Community science provides an opportunity for citizens to actively participate in environmental protection and conservation. By being involved in the monitoring process people become more aware of the importance of clean water and feel a greater sense of connection to their environment. It also ensures an avenue for the voices of our community to be heard to direct our work and decision making.

By involving the community, we can monitor a wider region across the watershed and create a sustainable monitoring program. Last year, we engaged over 90 volunteers and monitored 17 sites on the Anacostia in DC, Prince George’s County, and Montgomery County. Without our volunteer monitors, collection of this data would not be possible!

How is our water quality data used?

The data our community scientists collect provides up-to-date, accurate information about the Anacostia’s water quality that is vital to the restoration of the river.

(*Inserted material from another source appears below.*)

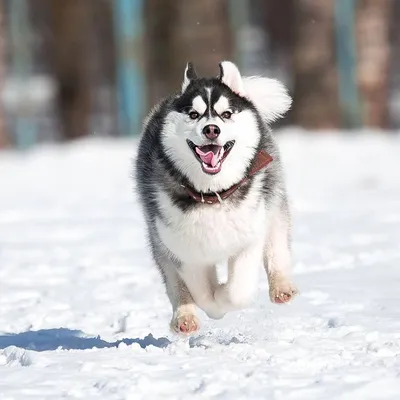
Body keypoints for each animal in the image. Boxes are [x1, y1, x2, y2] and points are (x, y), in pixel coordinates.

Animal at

This data is useful in three main ways:

  1. Inform Community Members in Real Time: Providing publicly accessible water quality data each week helps inform community members about the health of the water in their neighborhood or favorite recreation spot so they have the information they need to enjoy the Anacostia in a fun and safe environment.
  2. Raise Awareness About Baseline Water Quality Data: Gathering a baseline of water quality data can help identify specific areas of concern that may not have been previously detected and identify trends in water quality over time across the watershed.
  3. Inform Policy to Improve Water Quality: Our data is used to inform policy that improves water quality on the Anacostia. We help identify illegal sewage discharges and sewage overflows, direct government attention to sites with the most need for remediation, and help track the progress of remediation efforts.

Become a monitor!

Participating in community science is an easy way to become involved in your local environment – anyone can become a community scientist. There’s no experience or skills required. We provide training to teach monitors about the water quality in our waterways and how to collect water quality samples. Volunteers can sign up for as many or as few weeks as they want.

We encourage everyone to get involved in our community science programs! As a volunteer water quality monitor, you will:

  1. Make a Difference: You will be directly involved in protecting and improving the health of the Anacostia River. Your data will help increase awareness about the importance of water quality and directly inform policy decisions.
  2. Learn New Things: You will have the opportunity to learn about water systems, water quality, pollution, and environmental issues. You will also develop new skills – from field sampling to data sharing – that can be applied in many other areas in life.
  3. Meet New People: We encourage volunteers to monitor in pairs or small groups. You will work alongside like-minded individuals who share your passion for the environment and meet new people in your community.
  4. Have Fun: Many of our monitoring sites are located in parks around DC and Maryland. Monitoring provides a great opportunity to work outdoors, connect with nature, and explore a new area!